**Problem to work on**
Please return the data that follows precisely as written, but without the images.

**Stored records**
⁂

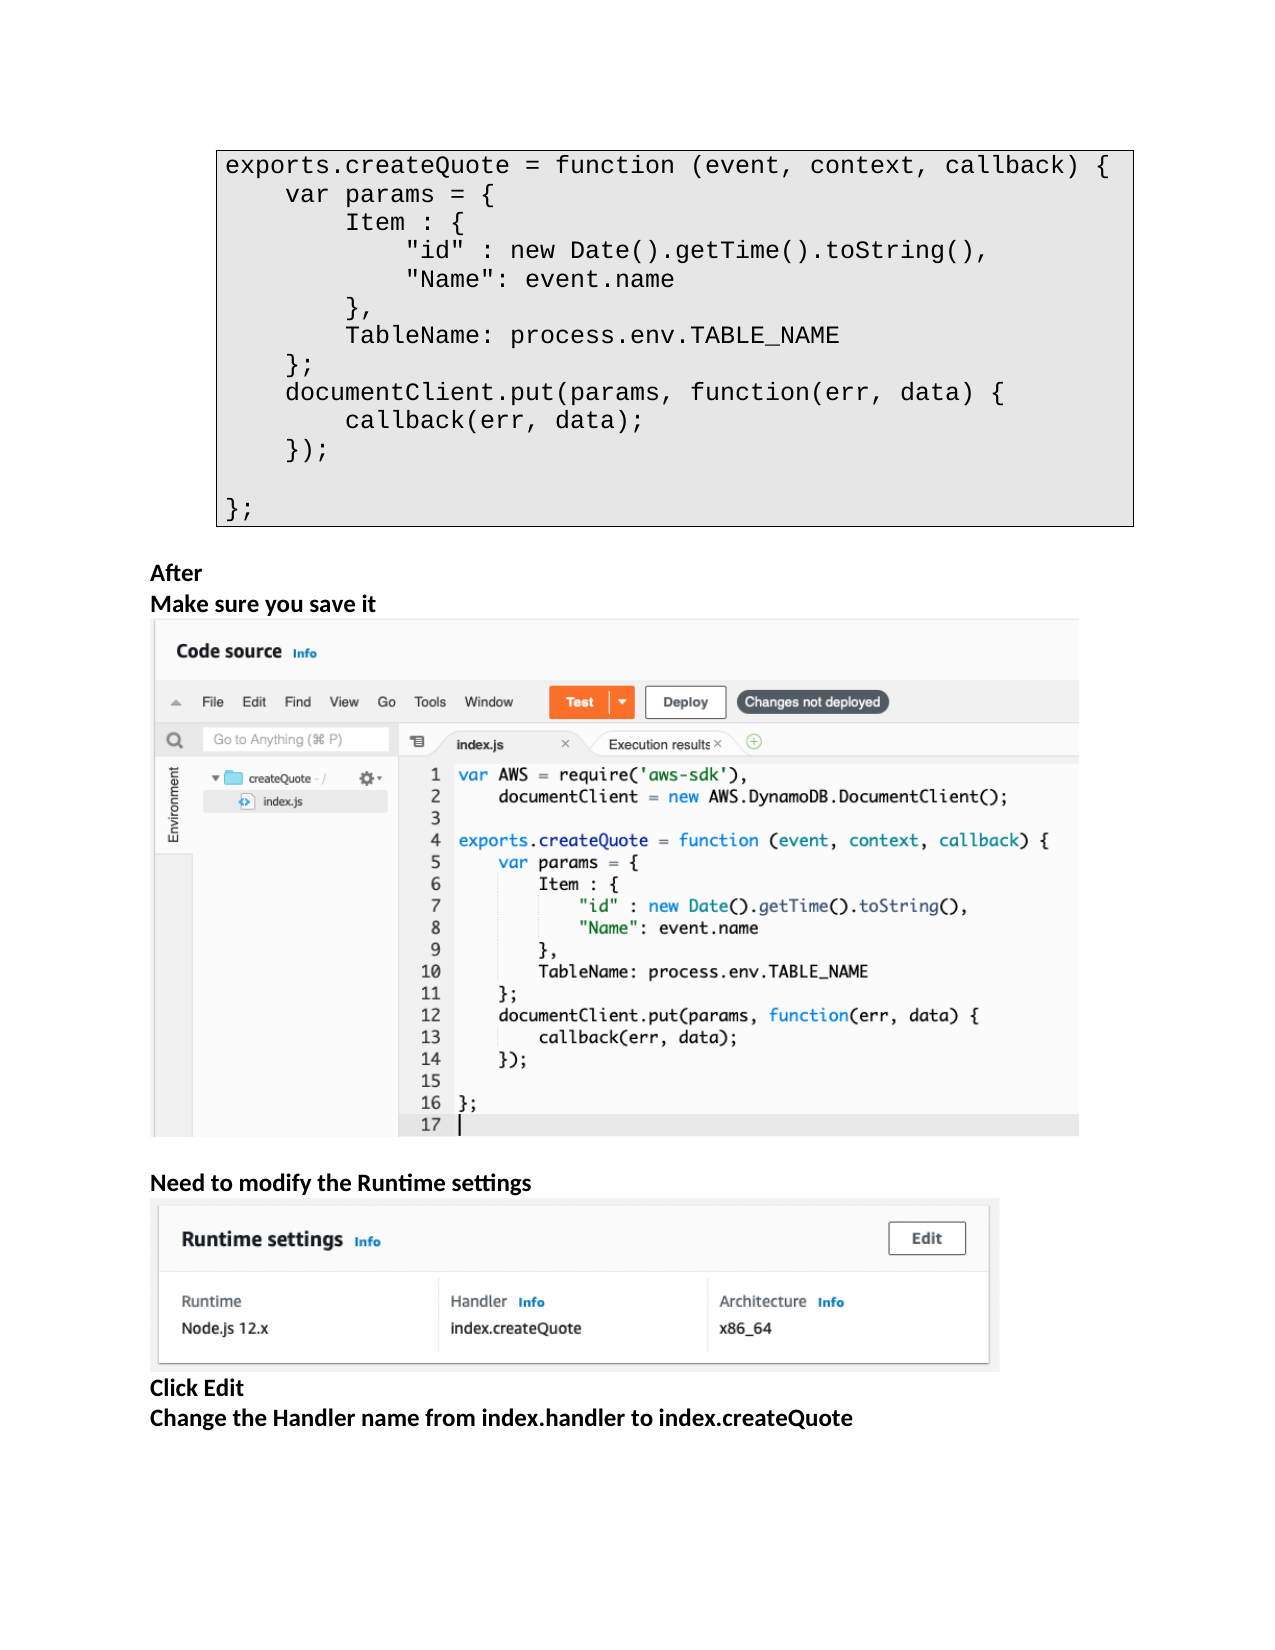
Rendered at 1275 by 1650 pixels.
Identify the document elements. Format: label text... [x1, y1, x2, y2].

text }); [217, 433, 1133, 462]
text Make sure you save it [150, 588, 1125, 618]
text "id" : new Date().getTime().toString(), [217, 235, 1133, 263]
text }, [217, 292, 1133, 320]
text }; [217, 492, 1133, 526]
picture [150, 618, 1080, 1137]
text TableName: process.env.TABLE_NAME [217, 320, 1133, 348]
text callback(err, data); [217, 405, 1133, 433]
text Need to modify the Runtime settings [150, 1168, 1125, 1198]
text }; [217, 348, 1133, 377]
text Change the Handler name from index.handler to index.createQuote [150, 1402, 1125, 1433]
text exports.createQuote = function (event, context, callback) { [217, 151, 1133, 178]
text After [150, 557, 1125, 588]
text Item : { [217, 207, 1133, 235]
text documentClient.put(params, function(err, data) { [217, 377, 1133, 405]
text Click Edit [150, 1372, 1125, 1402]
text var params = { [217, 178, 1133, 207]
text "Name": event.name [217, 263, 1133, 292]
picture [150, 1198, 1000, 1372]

⁂

**Your solution**
Rendered at 1275 by 1650 pixels.
Identify the document elements. Format: label text... [x1, y1, x2, y2].

text }); [217, 433, 1133, 462]
text Make sure you save it [150, 588, 1125, 618]
text "id" : new Date().getTime().toString(), [217, 235, 1133, 263]
text }, [217, 292, 1133, 320]
text }; [217, 492, 1133, 526]
picture [150, 618, 1080, 1137]
text TableName: process.env.TABLE_NAME [217, 320, 1133, 348]
text callback(err, data); [217, 405, 1133, 433]
text Need to modify the Runtime settings [150, 1168, 1125, 1198]
text }; [217, 348, 1133, 377]
text Change the Handler name from index.handler to index.createQuote [150, 1402, 1125, 1433]
text exports.createQuote = function (event, context, callback) { [217, 151, 1133, 178]
text After [150, 557, 1125, 588]
text Item : { [217, 207, 1133, 235]
text documentClient.put(params, function(err, data) { [217, 377, 1133, 405]
text Click Edit [150, 1372, 1125, 1402]
text var params = { [217, 178, 1133, 207]
text "Name": event.name [217, 263, 1133, 292]
picture [150, 1198, 1000, 1372]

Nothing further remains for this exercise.